We have 10 arithmetic progressions (A.P.s) with the first terms $$a_i$$ and the common differences $$d_i$$, where $$i = 1, 2, \ldots, 10$$.

The first terms are $$a_i = i$$ and the common differences are $$d_i = 2i - 1$$.

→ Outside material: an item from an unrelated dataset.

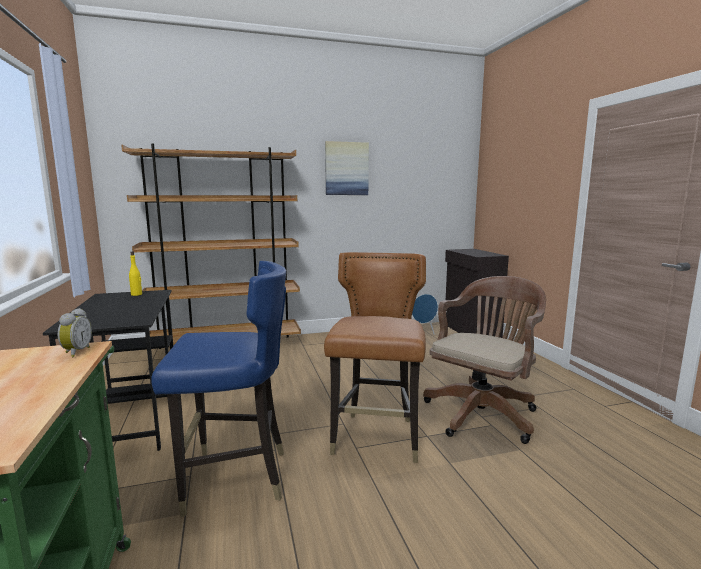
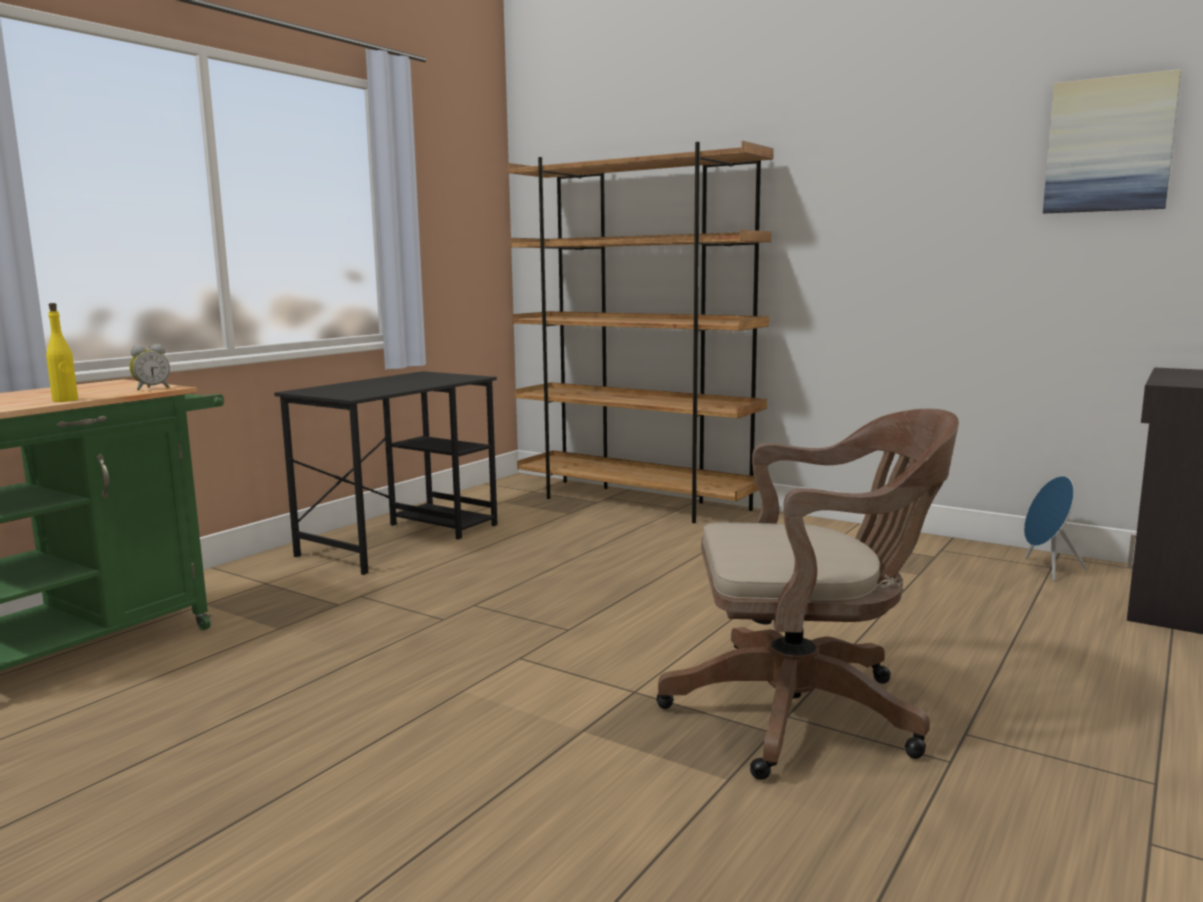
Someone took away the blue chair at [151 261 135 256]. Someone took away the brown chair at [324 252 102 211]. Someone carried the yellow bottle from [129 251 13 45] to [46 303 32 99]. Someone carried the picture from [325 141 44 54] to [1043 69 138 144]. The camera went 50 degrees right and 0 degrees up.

Now, we need to find the sum of the first 12 terms for each A.P. The formula for the sum of the first n terms of an A.P. is:

$$S_n = n\left(\frac{2a + (n - 1)d}{2}\right)$$

In this case, we need to find the sum of the first 12 terms for each A.P., so we have:

$$S_{12} = 12\left(\frac{2a + 11d}{2}\right)$$

Now, we can compute the sum $$s_i$$ for each A.P.:

$$s_i = 12\left(\frac{2i + 11(2i - 1)}{2}\right) = 6(2i + 22i - 11) = 6(24i - 11)$$

Finally, we need to find the sum of all $$s_i$$ for $$i = 1, 2, \ldots, 10$$:

$$\sum\limits_{i=1}^{10} s_i = 6\sum\limits_{i=1}^{10} (24i - 11) = 6\left(24\sum\limits_{i=1}^{10} i - 11\sum\limits_{i=1}^{10} 1\right)$$

The sum of the first 10 integers is $$\sum\limits_{i=1}^{10} i = \frac{10(10 + 1)}{2} = 55$$, so we have:

$$\sum\limits_{i=1}^{10} s_i = 6\left(24\cdot55 - 11\cdot10\right) = 6(1320 - 110) = 6\cdot1210 = 7260$$

Thus, the sum $$\sum\limits_{i=1}^{10} s_i$$ is equal to 7260.